Microsoft is very keen on pushing OneDrive, anyone who has stood up a Windows 10/11 workstation recently knows that.
OneDrive redirects all of the basic user directories such as “My Documents” and even “Desktop” into itself, this is great for auto-magically enforcing backups of workstations but most users are not aware of/capable of checking that OneDrive is working properly.
This can be a sad moment for a single user if their machine goes kaput and they lose some files but it can be much worse if a team is using OneDrive to collaborate via SharePoint sync.
From the Sync health dashboard, admins can check the sync status and sync app version of individual devices, monitor Known Folder Move roll out, and track sync errors. The insights range from a high-level executive summary to a drill-down of sync status per device, to be used in various administrative scenarios.
I do not plan to re-iterate the setup directions here, they are pretty straight forward but a couple notes from the docs and my setup are:
- This is not available to GCC, GCC High, or the DoD Cloud
- The docs say provisioning after step 4 takes 10 minutes, mine took several hours.
- Microsoft suggests rolling this out to no more than 100 devices per day.
- If you generate a new Client Key on the admin panel you need to adjust your deployment method to also use the new Key
- After you enable the SyncAdminReports setting on devices, it takes up to three days for reports to be available. (It took my first machine about a day)
The only thing you need to change on the client side is a registry key. You can change this however you please but there is actually an Admin Template available if you prefer to use GPO.
Computer Configuration\Policies\Administrative Templates\OneDrive\Sync Admin Reports to Enabled and include your “Tenant Association Key” that was generated in step 6 above.

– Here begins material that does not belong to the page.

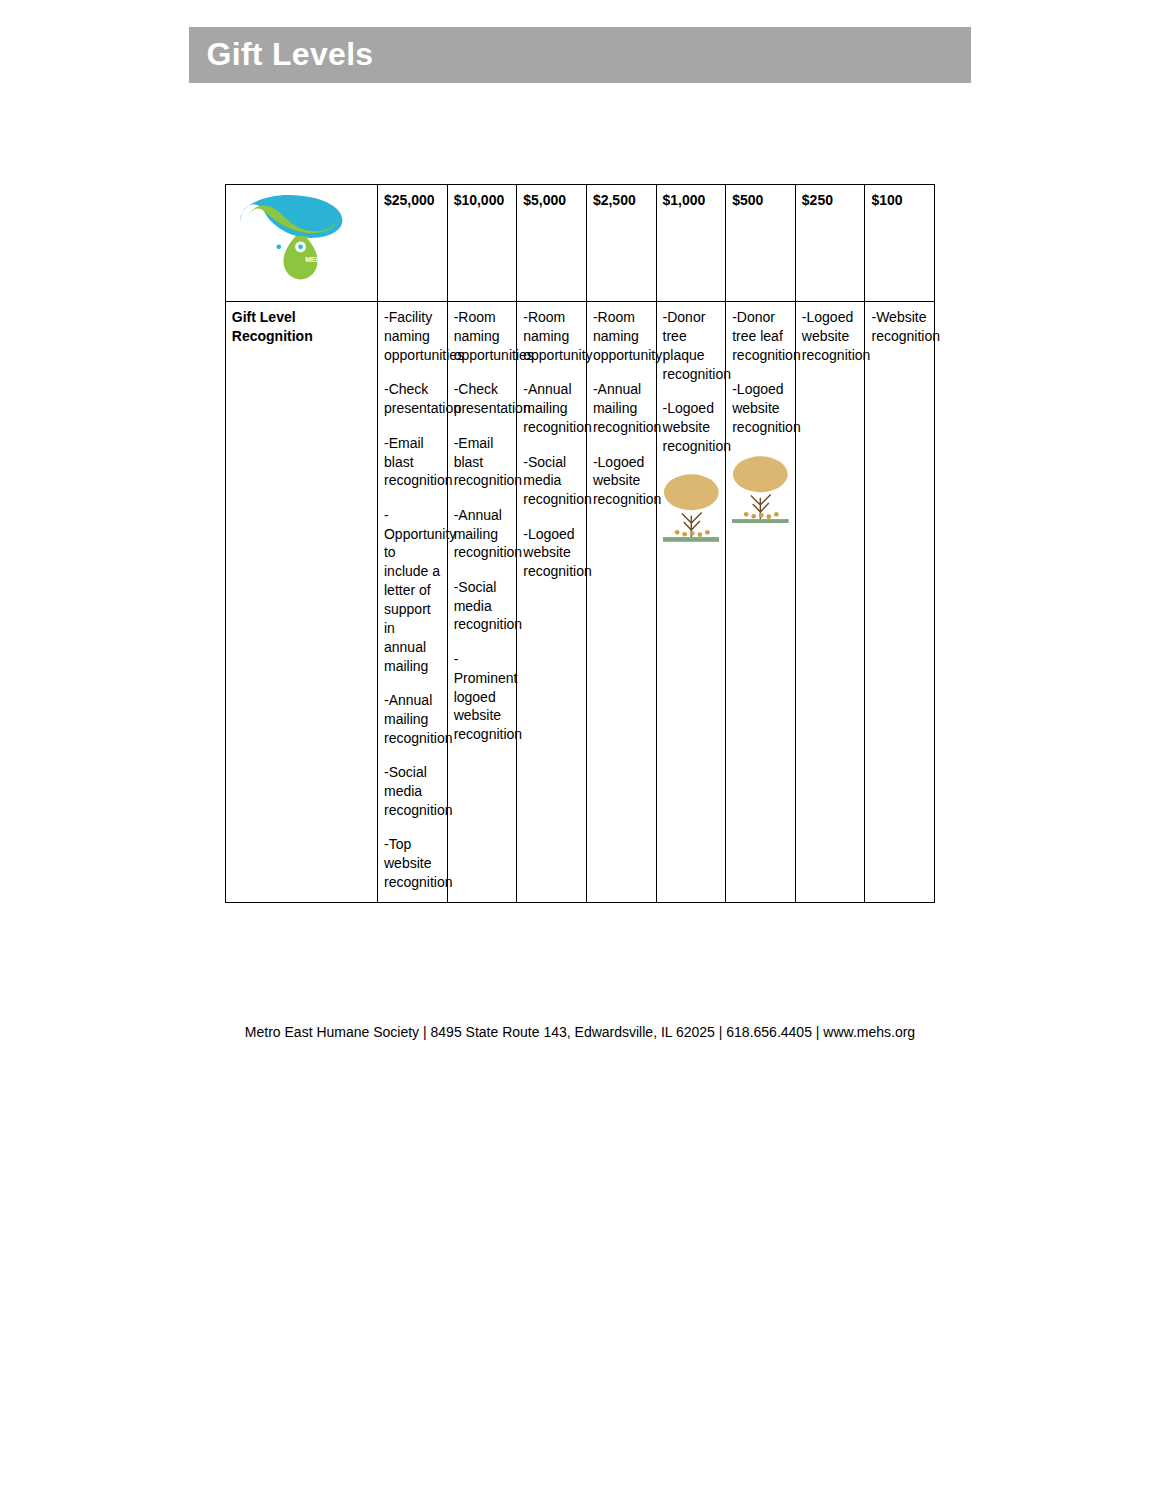Gift Levels
| MEHS | $25,000 | $10,000 | $5,000 | $2,500 | $1,000 | $500 | $250 | $100 |
| Gift Level Recognition | -Facility naming opportunities -Check presentation -Email blast recognition -Opportunity to include a letter of support in annual mailing -Annual mailing recognition -Social media recognition -Top website recognition | -Room naming opportunities -Check presentation -Email blast recognition -Annual mailing recognition -Social media recognition -Prominent logoed website recognition | -Room naming opportunity -Annual mailing recognition -Social media recognition -Logoed website recognition | -Room naming opportunity -Annual mailing recognition -Logoed website recognition | -Donor tree plaque recognition -Logoed website recognition | -Donor tree leaf recognition -Logoed website recognition | -Logoed website recognition | -Website recognition |
Metro East Humane Society | 8495 State Route 143, Edwardsville, IL 62025 | 618.656.4405 | www.mehs.org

If you do not have the above keys, you need to add the OneDrive AMDX templates from Microsoft. See the next section.
Adding Admin Template
%localappdata%\Microsoft\OneDrive\#####\adm “#####” is a build number, I only have one but you may have more. I would try the latest in that case. Inside
adm you will find the AMDL and AMDX files we need. If you are non “EN” you can get the AMDL for your language instead from its respective sub directory.
If you don’t know how AMDX files work, they are placed into
C:\Windows\SYSVOL\domain\Policies\PolicyDefinitions\ on your DC. AMDL files are placed in
C:\Windows\SYSVOL\domain\Policies\PolicyDefinitions\en-US or the lang folder that suits your better.
If you did it all correctly you can close then reopen Group Policy Editor on your DC and find the OneDrive polices in
Computer Configuration\Policies\Administrative Templates\OneDrive
📝The SYSVOL replicates between all DCs, you can place these files onto any single DC and they will be available on all others after the next replication cycle.
📝 You can put these on any workstation as well, for the policies to appear in local group policy editor by using the directory
- Go to HKLM\SOFTWARE\Policies\Microsoft\OneDrive
- Right-click > New > String Value.
- Name: SyncAdminReports
- Type: REG_SZ
- Data: Paste your Tenant Association Key.
reg.exe add HKLM\Software\Policies\Microsoft\OneDrive /v SyncAdminReports /t REG_SZ /d <your Tenant Association Key> /f
Check the key on a machine with PowerShell
This will show you all the keys relating to our OneDrive GPO, the important thing is that
SyncAdminReports is present and set.
1 Get-ItemProperty 'HKLM:\Software\Policies\Microsoft\OneDrive'
It took a week or more of roll out to get several machines reporting properly for my initial tests, this is certainly not a 1 day roll out task. Machines report well and the information is concise.